Wie es zu einem Essay über Resonanz im chilenischen Patagonien kommt

Im August 2022 habe ich angefangen, als wissenschaftliche Hilfskraft im URBNANCE Projekt mitzuarbeiten und bin noch im gleichen Monat nach Chile gezogen. Meine Arbeit für URBNANCE hat darum im Kontext Chiles stattgefunden und es sind Schnittstellen zwischen den Inhalten des Projekts und meinen Erlebnissen in Südamerika entstanden. Zum Beispiel hat es mir der Hintergrund der Resonanztheorie von  Hartmut Rosa (2019) ermöglicht, meine Erfahrungen in Chile neu zu interpretieren und in diesem Essay möchte ich einen Teil dieser Reflexionen mit euch teilen.

Chiles Vielfalt und ihr resonanzbezogener Widerschein

Chile ist ein unheimlich kontrastreiches Land. Es beherbergt einerseits Orte, die so entlegen sind, dass menschliche Einflüsse sie kaum erreichen, und andererseits die von Menschen überquellende Hauptstadt Santiago. Chile ist eines der längsten Länder der Welt und zwischen seinen nördlichsten und südlichsten Punkten liegen über 4.300 km. Auf Europa übertragen reicht die Länge Chiles damit über den Norden Norwegens und den Süden Spaniens hinaus. Gleichzeitig leben über 6 Millionen Menschen und somit fast die Hälfte der Chilen*innen in der Metropolregion Santiagos. Dies bedingt, dass der südlichste Raum Chiles kaum besiedelt ist und die Natur dort nur wenige menschliche Interventionen erlebt hat. Dort befindet sich die Region Patagonien, in die ich von Santiago aus nach etwa 17 Stunden Bus- und 30 Stunden Fährfahrt gelangt bin. Zwischen Santiago und Patagonien liegen nicht nur etliche Kilometer und Reisestunden, sondern auch Welten, was die Atmosphäre der Orte betrifft.

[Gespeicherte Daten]

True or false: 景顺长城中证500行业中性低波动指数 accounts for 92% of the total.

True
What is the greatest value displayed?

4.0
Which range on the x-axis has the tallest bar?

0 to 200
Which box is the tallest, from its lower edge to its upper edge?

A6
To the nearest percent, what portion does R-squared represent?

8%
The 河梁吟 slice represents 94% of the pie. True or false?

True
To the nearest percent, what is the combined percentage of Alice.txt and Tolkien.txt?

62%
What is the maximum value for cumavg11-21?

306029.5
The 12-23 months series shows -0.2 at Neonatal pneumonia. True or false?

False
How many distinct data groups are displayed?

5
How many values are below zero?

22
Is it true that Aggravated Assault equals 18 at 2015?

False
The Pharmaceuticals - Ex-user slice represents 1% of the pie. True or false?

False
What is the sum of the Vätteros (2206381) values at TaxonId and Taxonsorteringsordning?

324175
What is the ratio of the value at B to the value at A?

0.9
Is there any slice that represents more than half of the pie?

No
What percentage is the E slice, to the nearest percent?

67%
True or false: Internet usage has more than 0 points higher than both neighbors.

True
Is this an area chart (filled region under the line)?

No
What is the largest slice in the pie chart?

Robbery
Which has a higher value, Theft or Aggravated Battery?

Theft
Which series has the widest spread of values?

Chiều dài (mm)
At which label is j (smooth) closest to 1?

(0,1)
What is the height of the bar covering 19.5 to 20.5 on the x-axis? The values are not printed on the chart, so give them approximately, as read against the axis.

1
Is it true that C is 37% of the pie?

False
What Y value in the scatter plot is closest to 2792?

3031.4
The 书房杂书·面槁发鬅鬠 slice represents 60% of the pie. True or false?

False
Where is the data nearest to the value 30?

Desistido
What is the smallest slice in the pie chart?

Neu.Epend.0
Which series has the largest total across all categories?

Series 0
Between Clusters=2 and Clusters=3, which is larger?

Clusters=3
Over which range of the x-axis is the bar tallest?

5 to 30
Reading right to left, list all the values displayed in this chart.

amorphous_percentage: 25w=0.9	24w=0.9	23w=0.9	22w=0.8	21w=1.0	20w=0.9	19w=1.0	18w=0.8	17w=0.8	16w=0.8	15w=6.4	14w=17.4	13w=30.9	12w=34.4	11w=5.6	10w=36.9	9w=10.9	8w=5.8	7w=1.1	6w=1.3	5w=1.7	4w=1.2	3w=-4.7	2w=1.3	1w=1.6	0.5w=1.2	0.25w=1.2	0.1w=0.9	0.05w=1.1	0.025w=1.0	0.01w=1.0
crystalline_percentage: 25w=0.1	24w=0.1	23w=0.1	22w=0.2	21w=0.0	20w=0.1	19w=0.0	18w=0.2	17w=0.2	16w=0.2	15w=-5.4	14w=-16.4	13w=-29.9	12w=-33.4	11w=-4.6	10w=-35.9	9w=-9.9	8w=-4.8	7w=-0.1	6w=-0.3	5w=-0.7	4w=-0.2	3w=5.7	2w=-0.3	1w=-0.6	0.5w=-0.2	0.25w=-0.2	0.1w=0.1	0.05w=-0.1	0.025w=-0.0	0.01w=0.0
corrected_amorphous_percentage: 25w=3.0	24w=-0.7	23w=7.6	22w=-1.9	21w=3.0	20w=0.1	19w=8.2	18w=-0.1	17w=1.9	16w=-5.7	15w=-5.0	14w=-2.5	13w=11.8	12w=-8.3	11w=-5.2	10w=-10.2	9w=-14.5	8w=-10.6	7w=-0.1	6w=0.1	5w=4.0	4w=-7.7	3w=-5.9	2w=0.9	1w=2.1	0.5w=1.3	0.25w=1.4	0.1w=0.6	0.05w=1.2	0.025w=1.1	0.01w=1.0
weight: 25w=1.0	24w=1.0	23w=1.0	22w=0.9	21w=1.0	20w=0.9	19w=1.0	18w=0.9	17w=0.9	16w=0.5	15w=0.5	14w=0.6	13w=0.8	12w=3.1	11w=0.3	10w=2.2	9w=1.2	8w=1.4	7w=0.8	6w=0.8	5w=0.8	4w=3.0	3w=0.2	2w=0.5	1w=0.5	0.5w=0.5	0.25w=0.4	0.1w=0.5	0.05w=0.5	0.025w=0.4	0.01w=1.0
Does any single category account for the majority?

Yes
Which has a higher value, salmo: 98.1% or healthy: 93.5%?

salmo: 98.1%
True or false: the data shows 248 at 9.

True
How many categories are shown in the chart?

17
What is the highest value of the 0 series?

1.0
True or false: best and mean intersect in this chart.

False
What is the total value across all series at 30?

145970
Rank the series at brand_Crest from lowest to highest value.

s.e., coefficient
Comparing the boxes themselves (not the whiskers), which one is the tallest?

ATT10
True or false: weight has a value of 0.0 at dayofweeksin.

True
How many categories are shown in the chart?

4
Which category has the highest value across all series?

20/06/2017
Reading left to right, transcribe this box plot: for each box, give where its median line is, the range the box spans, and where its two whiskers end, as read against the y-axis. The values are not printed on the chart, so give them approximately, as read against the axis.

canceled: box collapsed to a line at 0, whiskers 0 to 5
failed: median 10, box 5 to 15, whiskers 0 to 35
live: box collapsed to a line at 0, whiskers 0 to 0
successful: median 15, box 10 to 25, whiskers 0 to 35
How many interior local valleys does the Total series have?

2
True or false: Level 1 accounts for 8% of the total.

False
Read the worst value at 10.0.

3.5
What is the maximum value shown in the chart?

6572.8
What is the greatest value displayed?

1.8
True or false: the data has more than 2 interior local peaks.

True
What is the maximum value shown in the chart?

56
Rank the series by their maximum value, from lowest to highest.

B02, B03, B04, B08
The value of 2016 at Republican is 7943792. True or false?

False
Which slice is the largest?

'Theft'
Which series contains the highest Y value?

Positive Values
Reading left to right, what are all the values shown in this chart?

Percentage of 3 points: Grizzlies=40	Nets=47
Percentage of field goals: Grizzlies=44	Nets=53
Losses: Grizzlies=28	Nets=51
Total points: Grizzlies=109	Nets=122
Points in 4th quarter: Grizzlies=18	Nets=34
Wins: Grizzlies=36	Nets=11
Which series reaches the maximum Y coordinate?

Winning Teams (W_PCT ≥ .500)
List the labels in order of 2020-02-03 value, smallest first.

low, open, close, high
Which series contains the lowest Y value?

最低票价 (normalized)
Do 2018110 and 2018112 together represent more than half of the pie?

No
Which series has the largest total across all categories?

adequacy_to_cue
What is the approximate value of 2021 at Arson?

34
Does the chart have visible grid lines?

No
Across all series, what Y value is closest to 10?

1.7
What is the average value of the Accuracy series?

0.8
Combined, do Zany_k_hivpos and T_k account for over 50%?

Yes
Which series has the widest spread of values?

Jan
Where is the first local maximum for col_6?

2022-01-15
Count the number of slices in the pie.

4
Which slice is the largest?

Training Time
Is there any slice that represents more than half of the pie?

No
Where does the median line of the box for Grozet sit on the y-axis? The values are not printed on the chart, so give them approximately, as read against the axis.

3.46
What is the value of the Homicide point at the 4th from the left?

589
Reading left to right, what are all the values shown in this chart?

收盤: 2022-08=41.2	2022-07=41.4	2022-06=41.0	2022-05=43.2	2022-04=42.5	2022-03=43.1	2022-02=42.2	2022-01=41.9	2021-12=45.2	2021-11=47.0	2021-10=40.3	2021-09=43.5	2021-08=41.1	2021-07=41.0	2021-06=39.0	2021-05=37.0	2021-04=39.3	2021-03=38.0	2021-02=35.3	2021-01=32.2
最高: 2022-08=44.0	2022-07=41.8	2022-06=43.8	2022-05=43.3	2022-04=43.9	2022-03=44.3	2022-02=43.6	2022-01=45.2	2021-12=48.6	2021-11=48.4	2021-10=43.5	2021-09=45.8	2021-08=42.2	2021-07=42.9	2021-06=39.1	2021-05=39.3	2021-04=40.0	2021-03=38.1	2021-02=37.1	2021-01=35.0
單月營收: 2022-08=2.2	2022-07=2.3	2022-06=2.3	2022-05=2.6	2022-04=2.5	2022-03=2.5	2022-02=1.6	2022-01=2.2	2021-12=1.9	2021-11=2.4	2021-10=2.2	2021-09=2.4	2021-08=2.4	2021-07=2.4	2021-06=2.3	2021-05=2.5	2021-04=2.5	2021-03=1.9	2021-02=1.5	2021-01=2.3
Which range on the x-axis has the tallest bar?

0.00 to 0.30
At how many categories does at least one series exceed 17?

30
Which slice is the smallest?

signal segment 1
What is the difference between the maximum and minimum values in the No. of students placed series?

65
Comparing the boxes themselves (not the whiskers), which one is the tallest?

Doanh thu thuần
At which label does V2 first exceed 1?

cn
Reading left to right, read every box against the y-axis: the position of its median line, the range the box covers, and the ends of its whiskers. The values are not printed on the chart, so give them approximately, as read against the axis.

- **FRAGEN ZUM MATERIAL**
a) Nenne alle geografischen Eigennamen (Länder, Städte, Regionen, Kontinente), die im Auszug über Chile vorkommen.
b) Beantworte anhand des Auszugs über Chile folgende Fragen:
(i) In welchem Monat und Jahr begann die Mitarbeit im URBNANCE-Projekt?
(ii) Wie viele Kilometer liegen zwischen dem nördlichsten und dem südlichsten Punkt Chiles?
(iii) Wie lange dauerte die Reise von Santiago nach Patagonien?
c) Gib bitte aus dem Auszug über Chile den Abschnitt wortgetreu wieder, beginnend mit „Wie es zu einem“ und weiter bis einschließlich „mit euch teilen.“.

- **LÖSUNGEN**
a) Patagonien, Chile, Südamerika, Santiago, Europa, Norwegen, Spanien

b)
(i) Im August 2022.
(ii) Über 4.300 km.
(iii) Etwa 17 Stunden Busfahrt und 30 Stunden Fährfahrt.

c)
Wie es zu einem Essay über Resonanz im chilenischen Patagonien kommt

Im August 2022 habe ich angefangen, als wissenschaftliche Hilfskraft im URBNANCE Projekt mitzuarbeiten und bin noch im gleichen Monat nach Chile gezogen. Meine Arbeit für URBNANCE hat darum im Kontext Chiles stattgefunden und es sind Schnittstellen zwischen den Inhalten des Projekts und meinen Erlebnissen in Südamerika entstanden. Zum Beispiel hat es mir der Hintergrund der Resonanztheorie von  Hartmut Rosa (2019) ermöglicht, meine Erfahrungen in Chile neu zu interpretieren und in diesem Essay möchte ich einen Teil dieser Reflexionen mit euch teilen.